In tal modo mettendo in grado anche cittadini e operatori economici esclusi dall’in-house di verificare e controllare se tali motivazioni esistano veramente, o sono soltanto uno strumento fittizio da parte di amministrazioni pubbliche e società controllate per evitare la gara.

In tal modo l’Autorità dà indicazioni precise su come va effettuata tale dichiarazione.

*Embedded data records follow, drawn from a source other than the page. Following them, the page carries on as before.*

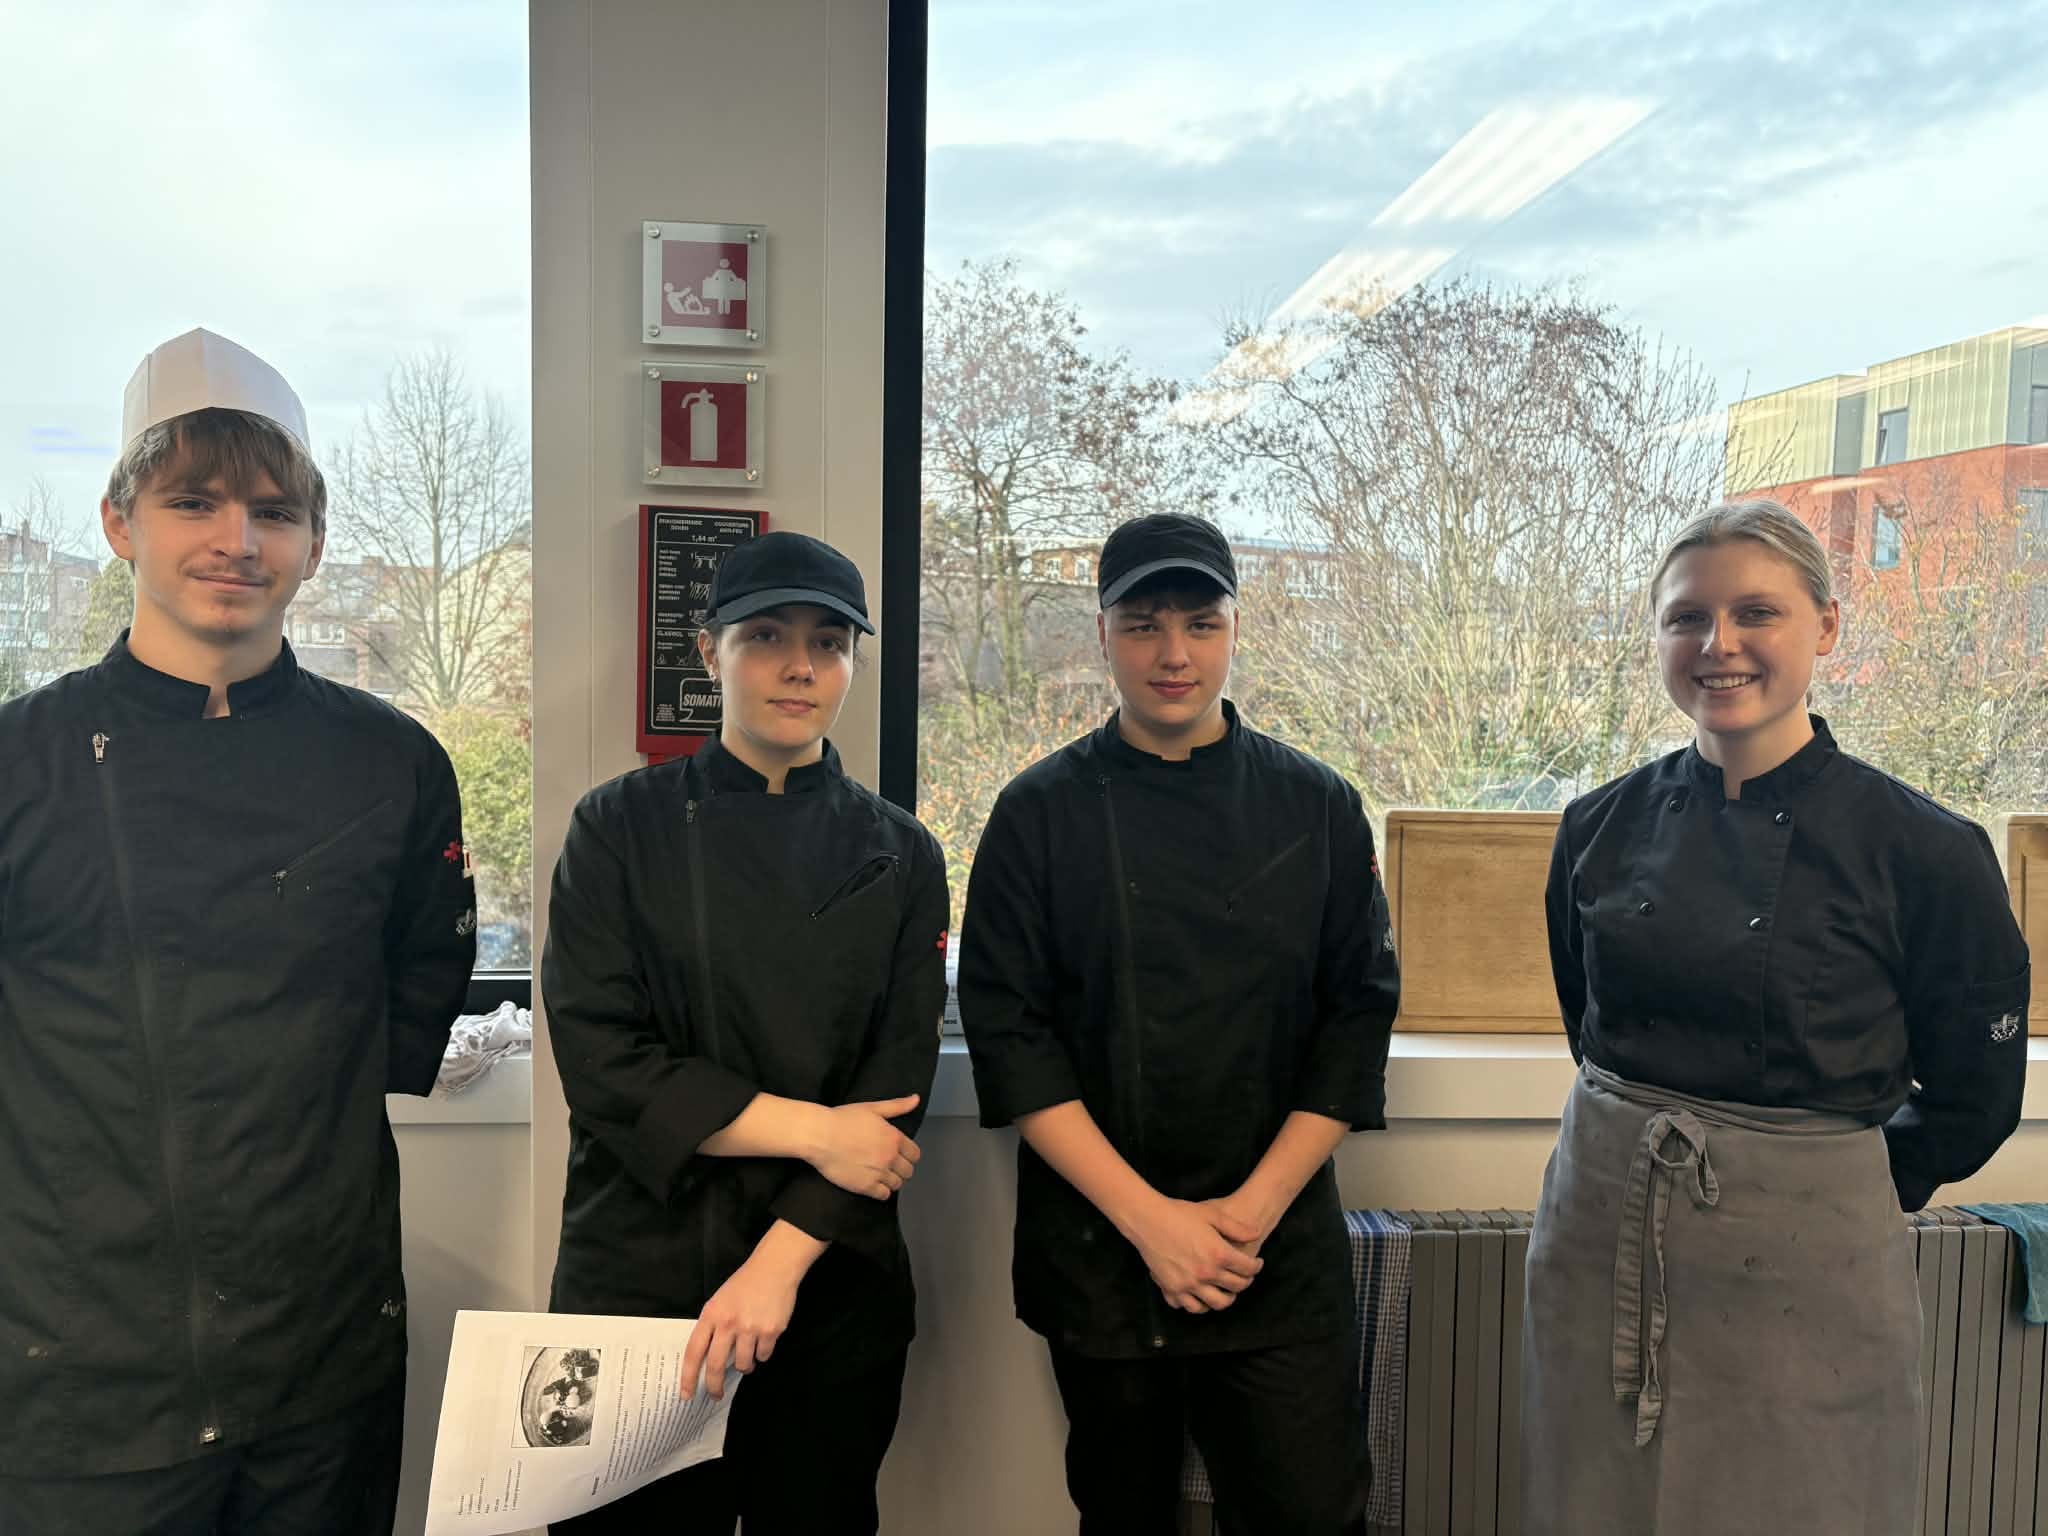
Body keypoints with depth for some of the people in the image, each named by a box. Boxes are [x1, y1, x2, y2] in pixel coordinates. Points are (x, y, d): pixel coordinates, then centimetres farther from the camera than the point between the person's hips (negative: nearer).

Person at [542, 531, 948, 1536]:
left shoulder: (898, 855, 2)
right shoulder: (622, 826, -2)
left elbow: (897, 1085, -3)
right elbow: (599, 1057, -10)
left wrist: (780, 1262, -14)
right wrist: (808, 1128, -16)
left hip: (832, 1289, 2)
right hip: (638, 1276, -1)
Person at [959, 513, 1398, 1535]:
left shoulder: (1317, 808, 1)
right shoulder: (1041, 814, -3)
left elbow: (1358, 1013, -1)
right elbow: (1008, 1030, -7)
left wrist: (1254, 1208, -10)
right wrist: (1146, 1216, -14)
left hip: (1281, 1245, 1)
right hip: (1097, 1248, 0)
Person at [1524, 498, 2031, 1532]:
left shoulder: (1923, 852, -11)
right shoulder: (1601, 825, -1)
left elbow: (1970, 1097, 0)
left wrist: (1844, 1186, 3)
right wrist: (1649, 1140, 9)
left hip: (1802, 1262, -3)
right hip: (1602, 1226, 3)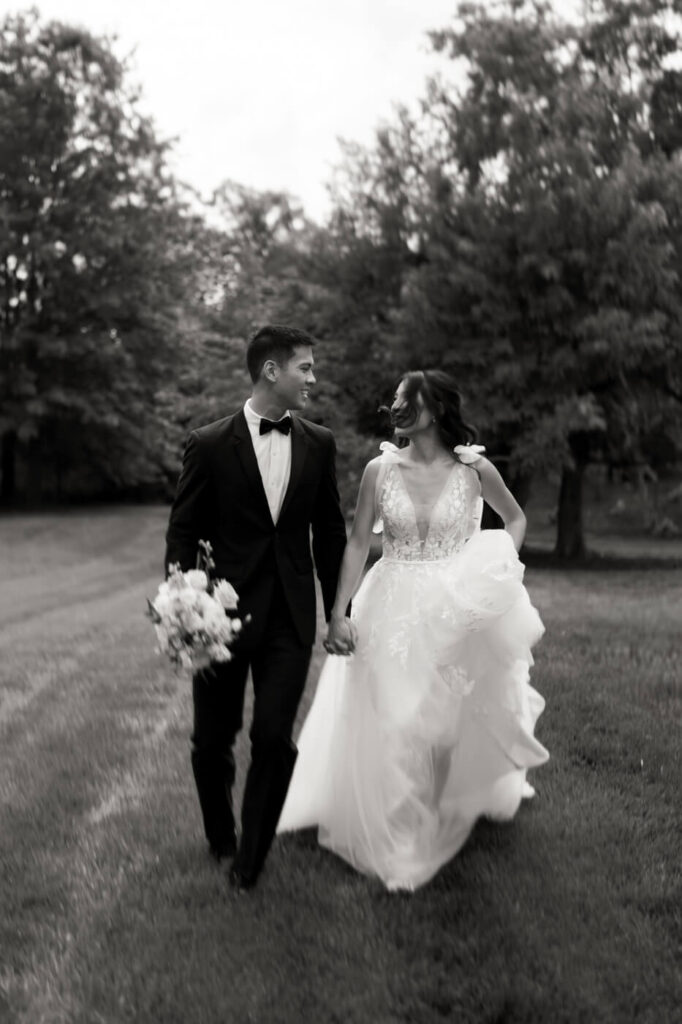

Soprattutto si ribadisce il principio che senza una motivazione adeguata l’affidamento di appalti e concessioni in-house è da considerarsi illegittimo.

L’abuso degli affidamenti in house per evitare le gare

L’utilizzo ampio ed eccessivo, finanche indiscriminato, dell’in-house che porta gli enti locali ad assegnare in affidamento diretto fino al 93% delle assegnazioni, lasciando alle gare per i servizi una quota irrisoria pari a soltanto il 5% del totale, ha spinto l’ANAC ad intervenire con forza.

Infatti, l’abuso dell’in-house significa carenza di trasparenza, eccesso di discrezionalità, applicazione del processo senza gara a situazioni opache. Spesso poi le società affidatarie risultano prive di requisiti soggettivi e oggettivi previsti dalla normativa; e soprattutto non presentano chiare ragioni di convenienza economica per tale affidamento, mostrando più una volontà di evitare la gara e privilegiare l’assegnazione diretta. Tutto questo senza alcuna preventiva verifica comparativa che spieghi in quale posizione stiano gli affidamenti decisi rispetto al benchmark di settore.

Nell’ambito della gestione dei rifiuti, per esempio, gli affidamenti in-house sono quasi il 70% del totale: 70 affidamenti su 105 nel quadriennio 2016-2020.